Many see a downside risk of being overregulated, causing independent asset managers to move elsewhere. "Some proposals in the Swiss parliament are stricter and more far reaching than those in the EU," says Hochstrasser. "These could have a negative impact on the competitive level of Swiss banks and financial institutions." As an interested party, Baer & Karrer is submitting a paper to parliament in the hope that some of the shortcomings are eliminated.
"We're advising clients on how to react to the draft tax proposals," says Daeniker. "As a legislative project, it's going to come in over the next three or four years. We're still in the phase of trying to convince the government that they should change as little as possible."
Casutt, however, sees great potential for the legal profession: "It's a complete overhaul of Swiss financial services regulation – quite remarkable. We currently have four pillars: acts dealing with the Swiss Financial Market Supervisory Authority, banking, stock exchange and securities, and investment funds.
"Of these, three will be replaced by totally new acts with completely new regulation of financial infrastructure on top. So it will fundamentally change the regulatory landscape. All of that, obviously, brings a huge amount of work."
Thriving M&A
And Daeniker's third phenomenon? Examine the list of Swiss M&A transactions in 2014 and it is hard not to be impressed by the values and volume in healthcare, telecommunications, media and technology, retail and industrial goods and services.
Among the most noteworthy is the merger between Lafarge and Holcim, the world's two largest cement makers, currently subject to regulatory approvals. "We advise the French group Lafarge. [The deal] has a transaction value of €40bn (£31.9bn), which is quite significant," explains Hochstrasser, with characteristic Swiss understatement.
Daeniker is more enthusiastic: he heads the Homburger team acting on behalf of Switzerland's Holcim. "We're lead deal counsel," he says. "It's fascinating to do a merger of equals from two completely separate corporate and national cultures."
The blending of cultures, seen throughout Europe, has been most acutely felt in Switzerland: nearly 25% of the population are immigrants, mostly skilled EU workers in IT, finance and healthcare. Since 2002 it has had bilateral agreements with the EU allowing free movement of labour.
Under Switzerland's direct democracy, the federal popular initiative 'against mass immigration' squeezed a 50.3% majority in February's referendum. Hochstrasser argues the business case: "If you limit immigration, you prevent companies finding employees they need from outside Switzerland. Attempts to limit the free movement of people has a negative effect on the economy."

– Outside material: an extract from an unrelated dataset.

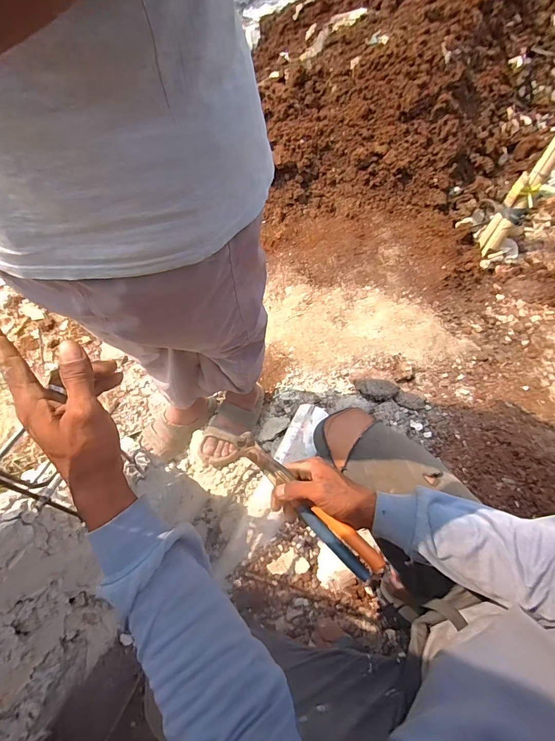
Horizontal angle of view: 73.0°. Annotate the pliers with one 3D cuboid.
[{"bbox_3d":[0.039,0.167,0.459,0.207,0.045,0.028,43,69,10],"label":"pliers"}]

A further vote on 30 November proposes an annual limit of 0.2% of the population, just 16,000 people. Casutt remains optimistic: "The vote we had on immigration was to our detriment, which people realise. We will continue to have a flow of people into Switzerland, which is good for our economy – one of the main drivers."
Switzerland may be wrestling with how to respond effectively to its recent problems, and how best to deal with immigration, a new regulatory regime and tax and employment reform. But when internal confidence and external perceptions are critical, there seems little doubt that pragmatism will prevail.